If the leukemia seems to have gone away by standard lab tests, the doctor may do more sensitive tests to look for even small numbers of remaining leukemia cells. If any are found, then chemotherapy again may be intensified or prolonged.
Treatment of recurrent ALL
If the ALL recurs (comes back) at some point during or after treatment, the child will most likely be treated again with chemotherapy. Much of the treatment strategy depends on how soon the leukemia returns after the first treatment. If the relapse occurs after a long time, the same drugs might still be effective, so the same or similar treatment may be used to try to get the leukemia into a second remission.
If the time interval is shorter, more aggressive chemotherapy with other drugs may be needed.

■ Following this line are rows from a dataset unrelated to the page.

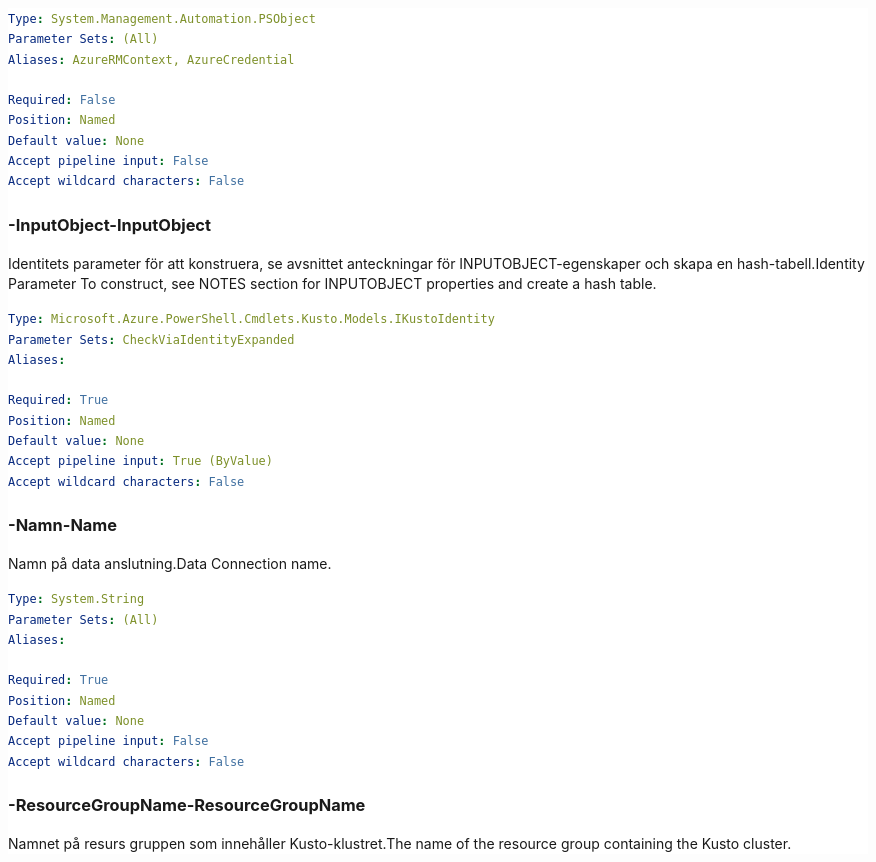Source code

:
```yaml
Type: System.Management.Automation.PSObject
Parameter Sets: (All)
Aliases: AzureRMContext, AzureCredential

Required: False
Position: Named
Default value: None
Accept pipeline input: False
Accept wildcard characters: False
```

### <span data-ttu-id="ef32f-121">-InputObject</span><span class="sxs-lookup"><span data-stu-id="ef32f-121">-InputObject</span></span>
<span data-ttu-id="ef32f-122">Identitets parameter för att konstruera, se avsnittet anteckningar för INPUTOBJECT-egenskaper och skapa en hash-tabell.</span><span class="sxs-lookup"><span data-stu-id="ef32f-122">Identity Parameter To construct, see NOTES section for INPUTOBJECT properties and create a hash table.</span></span>

```yaml
Type: Microsoft.Azure.PowerShell.Cmdlets.Kusto.Models.IKustoIdentity
Parameter Sets: CheckViaIdentityExpanded
Aliases:

Required: True
Position: Named
Default value: None
Accept pipeline input: True (ByValue)
Accept wildcard characters: False
```

### <span data-ttu-id="ef32f-123">-Namn</span><span class="sxs-lookup"><span data-stu-id="ef32f-123">-Name</span></span>
<span data-ttu-id="ef32f-124">Namn på data anslutning.</span><span class="sxs-lookup"><span data-stu-id="ef32f-124">Data Connection name.</span></span>

```yaml
Type: System.String
Parameter Sets: (All)
Aliases:

Required: True
Position: Named
Default value: None
Accept pipeline input: False
Accept wildcard characters: False
```

### <span data-ttu-id="ef32f-125">-ResourceGroupName</span><span class="sxs-lookup"><span data-stu-id="ef32f-125">-ResourceGroupName</span></span>
<span data-ttu-id="ef32f-126">Namnet på resurs gruppen som innehåller Kusto-klustret.</span><span class="sxs-lookup"><span data-stu-id="ef32f-126">The name of the resource group containing the Kusto cluster.</span></span>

The most commonly used chemo drugs are vincristine, L-asparaginase, anthracyclines (doxorubicin, daunorubicin, or mitoxantrone), cyclophosphamide, cytarabine (ara-C), and epipodophyllotoxins (etoposide or teniposide). The child will also receive a steroid (prednisone or dexamethasone). Intrathecal chemotherapy will also be given.
For children whose leukemia comes back within 6 months of starting treatment or for children with T-cell ALL who relapse, a stem cell transplant may be considered, especially if the child has a brother or sister who is a good tissue type match. Stem cell transplants may also be used for other children who relapse after a second course of chemotherapy.
Some children have an extramedullary relapse, meaning that leukemia cells are found in one part of the body (such as the cerebrospinal fluid [CSF] or the testicles) but are not detectable in the bone marrow. In addition to intensive chemotherapy as described above, children with spread to the CSF may get more intense intrathecal chemotherapy, sometimes with radiation to the brain and spinal cord (if that area had not been already treated with radiation). Boys with relapse in a testicle may get radiation to the area, and in some cases may have the affected testicle removed by surgery.
If ALL doesn’t go away completely or if it comes back after a stem cell transplant, it can be very hard to treat. For some children, newer types of immunotherapy (treatments that boost the body’s immune response against the leukemia) might be helpful. For more on these treatments, see the section “What’s new in childhood leukemia research and treatment?”
Philadelphia chromosome-type ALL
For children with certain types of ALL, such as those with the Philadelphia chromosome or other high-risk genetic changes, standard chemotherapy for ALL (as outlined above) might not be as effective. A stem cell transplant may be advised if induction treatment puts the leukemia in remission and a suitable stem cell donor is available.
Newer, targeted drugs such as imatinib (Gleevec) and dasatinib (Sprycel) are designed to kill leukemia cells that contain the Philadelphia chromosome. These drugs are taken as pills. Adding these drugs to chemotherapy seems to help improve outcomes, according to studies done so far.